Two-thirds of Americans live in areas served by the 500 accountable care organizations (ACOs) that now exist across the country, according to a report from Oliver Wyman consulting firm.
Overall, ACOs serve between 46 and 52 million Americans, or between 15 and 17 percent of the population, according to the report, "ACO Update: Accountable Care at a Tipping Point." About 10 percent of Medicare beneficiaries, or 5.3 million people, receive care from ACOs, up from about 4 million in July 2013.
"ACOs need to be treated as a triggering mechanism for a revolution in American healthcare. Their reach is at least as important a factor to watch as their current enrollments," writes Niyum Gandhi, a partner in Oliver Wyman's Health & Life Sciences practice group and one of the firm's ACO experts.
Because ACOs are in early development stages and are reimbursed differently than traditional fee-for-service providers, they can profit from eliminating unnecessary services and focusing on preventive care, Gandhi said. However, he posed the question, When will we see the kind of competition that leads to meaningful change?
The firm classified the more than 370 Medicare ACOs as healthcare providers that participate in the Pioneer ACO program, the Medicare Shared Savings Program, a Medicaid ACO or the Physician Group Practice (PGP) Transition program, according to the report.

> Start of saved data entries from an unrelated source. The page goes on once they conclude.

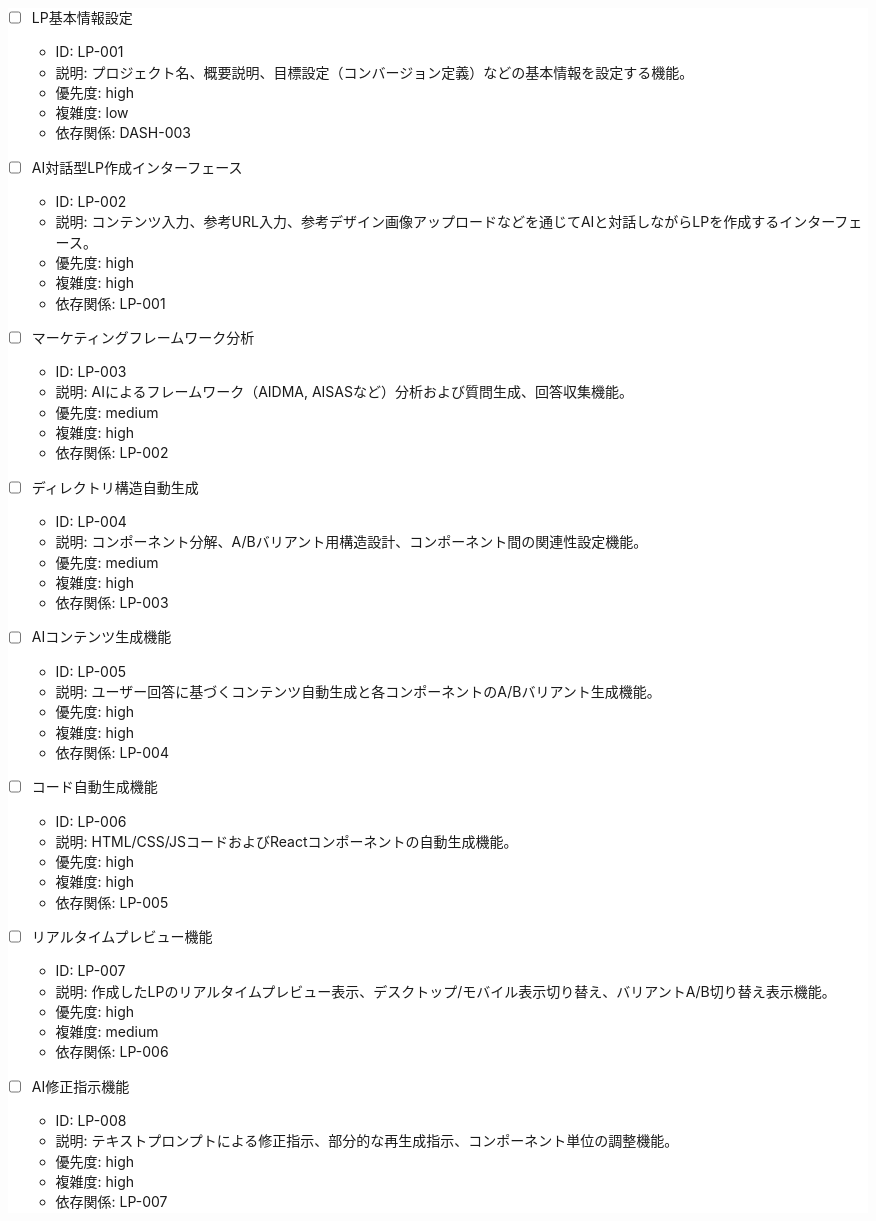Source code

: - [ ] LP基本情報設定
  - ID: LP-001
  - 説明: プロジェクト名、概要説明、目標設定（コンバージョン定義）などの基本情報を設定する機能。
  - 優先度: high
  - 複雑度: low
  - 依存関係: DASH-003

- [ ] AI対話型LP作成インターフェース
  - ID: LP-002
  - 説明: コンテンツ入力、参考URL入力、参考デザイン画像アップロードなどを通じてAIと対話しながらLPを作成するインターフェース。
  - 優先度: high
  - 複雑度: high
  - 依存関係: LP-001

- [ ] マーケティングフレームワーク分析
  - ID: LP-003
  - 説明: AIによるフレームワーク（AIDMA, AISASなど）分析および質問生成、回答収集機能。
  - 優先度: medium
  - 複雑度: high
  - 依存関係: LP-002

- [ ] ディレクトリ構造自動生成
  - ID: LP-004
  - 説明: コンポーネント分解、A/Bバリアント用構造設計、コンポーネント間の関連性設定機能。
  - 優先度: medium
  - 複雑度: high
  - 依存関係: LP-003

- [ ] AIコンテンツ生成機能
  - ID: LP-005
  - 説明: ユーザー回答に基づくコンテンツ自動生成と各コンポーネントのA/Bバリアント生成機能。
  - 優先度: high
  - 複雑度: high
  - 依存関係: LP-004

- [ ] コード自動生成機能
  - ID: LP-006
  - 説明: HTML/CSS/JSコードおよびReactコンポーネントの自動生成機能。
  - 優先度: high
  - 複雑度: high
  - 依存関係: LP-005

- [ ] リアルタイムプレビュー機能
  - ID: LP-007
  - 説明: 作成したLPのリアルタイムプレビュー表示、デスクトップ/モバイル表示切り替え、バリアントA/B切り替え表示機能。
  - 優先度: high
  - 複雑度: medium
  - 依存関係: LP-006

- [ ] AI修正指示機能
  - ID: LP-008
  - 説明: テキストプロンプトによる修正指示、部分的な再生成指示、コンポーネント単位の調整機能。
  - 優先度: high
  - 複雑度: high
  - 依存関係: LP-007
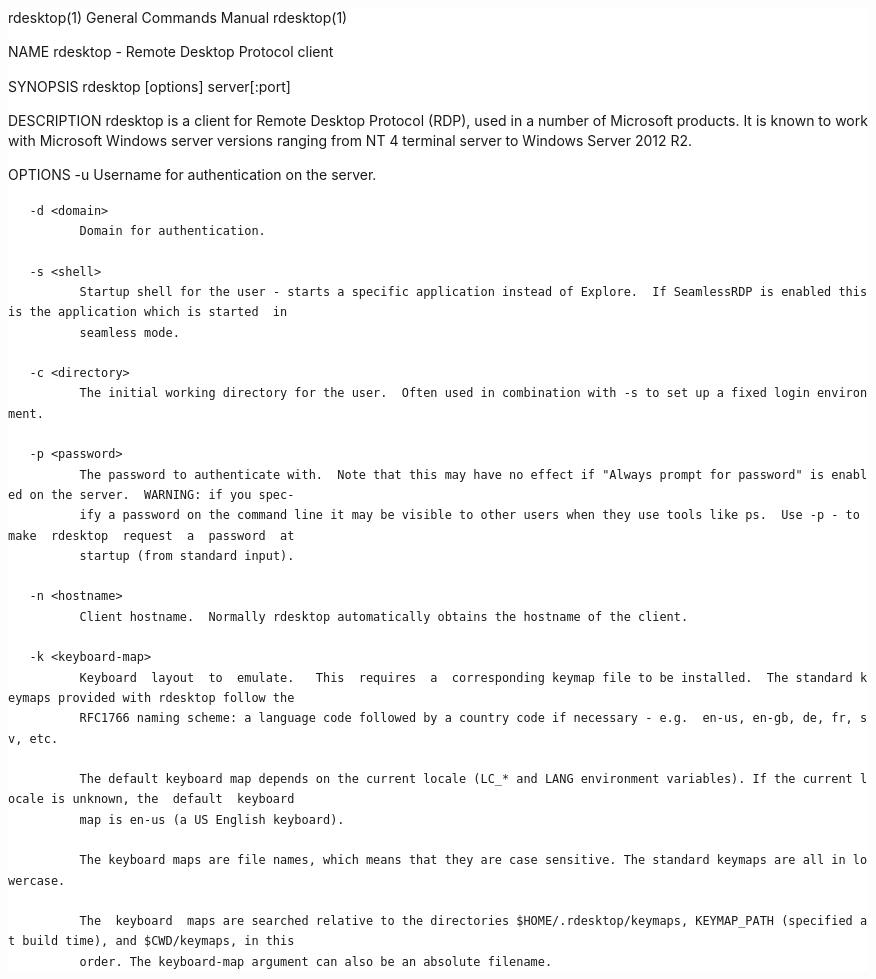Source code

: rdesktop(1)                                                            General Commands Manual                                                           rdesktop(1)

NAME
       rdesktop - Remote Desktop Protocol client

SYNOPSIS
       rdesktop [options] server[:port]

DESCRIPTION
       rdesktop  is  a client for Remote Desktop Protocol (RDP), used in a number of Microsoft products.  It is known to work with Microsoft Windows server versions
       ranging from NT 4 terminal server to Windows Server 2012 R2.

OPTIONS
       -u <username>
              Username for authentication on the server.

       -d <domain>
              Domain for authentication.

       -s <shell>
              Startup shell for the user - starts a specific application instead of Explore.  If SeamlessRDP is enabled this is the application which is started  in
              seamless mode.

       -c <directory>
              The initial working directory for the user.  Often used in combination with -s to set up a fixed login environment.

       -p <password>
              The password to authenticate with.  Note that this may have no effect if "Always prompt for password" is enabled on the server.  WARNING: if you spec‐
              ify a password on the command line it may be visible to other users when they use tools like ps.  Use -p - to make  rdesktop  request  a  password  at
              startup (from standard input).

       -n <hostname>
              Client hostname.  Normally rdesktop automatically obtains the hostname of the client.

       -k <keyboard-map>
              Keyboard  layout  to  emulate.   This  requires  a  corresponding keymap file to be installed.  The standard keymaps provided with rdesktop follow the
              RFC1766 naming scheme: a language code followed by a country code if necessary - e.g.  en-us, en-gb, de, fr, sv, etc.

              The default keyboard map depends on the current locale (LC_* and LANG environment variables). If the current locale is unknown, the  default  keyboard
              map is en-us (a US English keyboard).

              The keyboard maps are file names, which means that they are case sensitive. The standard keymaps are all in lowercase.

              The  keyboard  maps are searched relative to the directories $HOME/.rdesktop/keymaps, KEYMAP_PATH (specified at build time), and $CWD/keymaps, in this
              order. The keyboard-map argument can also be an absolute filename.
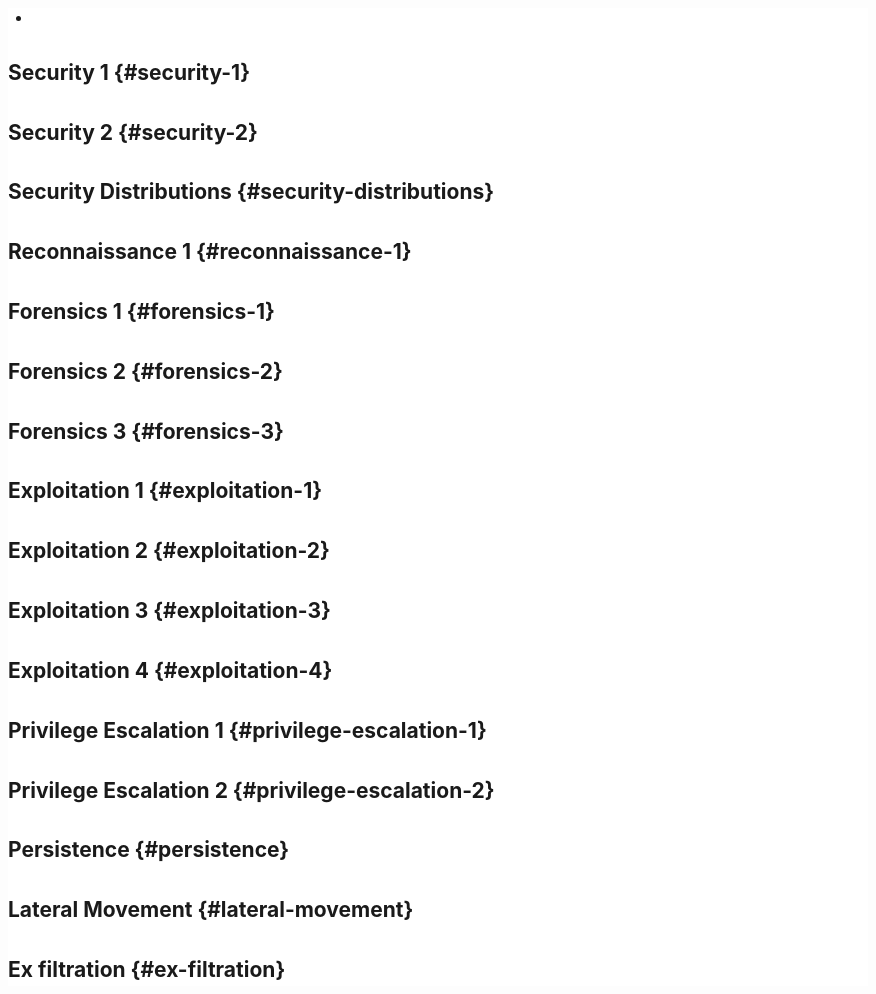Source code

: -


## Security 1 {#security-1}


## Security 2 {#security-2}


## Security Distributions {#security-distributions}


## Reconnaissance 1 {#reconnaissance-1}


## Forensics 1 {#forensics-1}


## Forensics 2 {#forensics-2}


## Forensics 3 {#forensics-3}


## Exploitation 1 {#exploitation-1}


## Exploitation 2 {#exploitation-2}


## Exploitation 3 {#exploitation-3}


## Exploitation 4 {#exploitation-4}


## Privilege Escalation 1 {#privilege-escalation-1}


## Privilege Escalation 2 {#privilege-escalation-2}


## Persistence {#persistence}


## Lateral Movement {#lateral-movement}


## Ex filtration {#ex-filtration}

However, they classified the 150-plus non-Medicare ACOs by whether they had at least one shared-savings or shared-risk arrangement with at least one commercial payer but not the Centers for Medicare & Medicaid Services. However, researchers noted that the information may be imperfect because they gathered data from press releases, news accounts and other research.
With a push for higher quality, cost-effective care, the number of ACOs is expected to double nationwide by the end of 2014, FierceHealthcare previously reported.